I didn't notice any difference. The header still obscures the menu, but the header sits in front of the body content.


I downloaded and installed Opera (and if nobody here compliments me for this, the phone company should), and looked around.

Got it. The latest version of Opera doesn't think that a z-index of 100 is greater than a z-index of 1. But a little experimenting showed me that it does concede that a z-index of 100 is greater than one of 0. I therefore changed "1" to "0". My little prototype site now appears to work with the latest (as of just a few hours ago) version of Opera.

Previous versions of Opera? Gods know. I hope that people sufficiently on the ball to be using Opera will either (a) be using a recent version of Opera or (b) will have another good browser and won't mind switching to it.

I then had a certain attack of conscience over having hidden the menu from MSIE. I thought I'd instead present it, in a straightforward way. After all, an unattractive and not-so-convenient menu is better than no menu. So I rewrote the stylesheet that was MSIE-only (thanks to the Microsoft-proprietary "conditional comments" kludge). Instead of hiding the little menu, I got it do display it.

Well, it displayed the menu. It also screwed up a lot of other things.

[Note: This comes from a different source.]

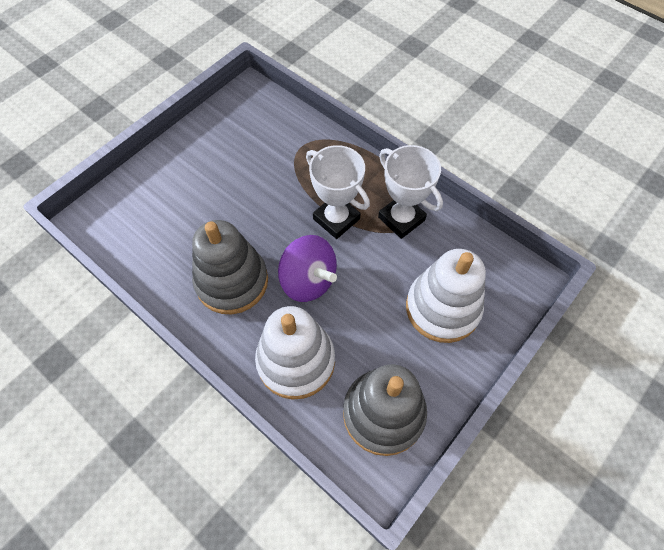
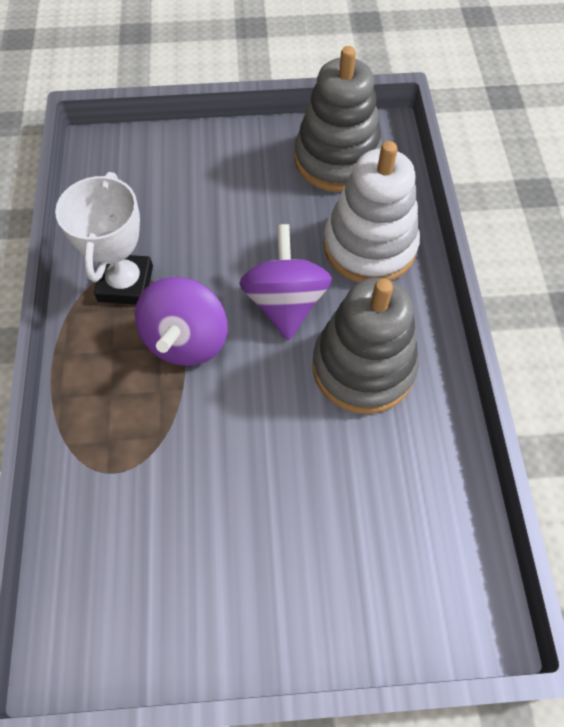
camera: 135 degrees left, 0 degrees up
white trophy [306,145,370,239] -> purple spinning top [135,277,228,366]
white stacking toy [406,249,486,343] -> none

I tentatively infer that MSIE 5.5 (the only version I have here) sometimes or often interprets

selector1 selector2 {property: value}

to mean

selector1, selector2 {property: value}

or similar. Ugh.

I'd hope that MS has since fixed this. I've therefore tentatively made two MSIE-only stylesheets:

(a) a "hide the little menu" stylesheet for MSIE < 6

(b) a "present the little menu straightforwardly and boringly" stylesheet for MSIE ≥ 6

So far, I've added this distinction to just one of the pages: this one.

I'd be grateful if any user of MSIE 6 or 7 would take a look at that page. Does the page look OK? Is the heading "A few of our courses" (near the top) in green or in black, and is the body copy in a regular or reduced size? If you see a menu of the items within the page, is it easy to read?

I may have to change the dividing point from 6 to 7, or even to 8.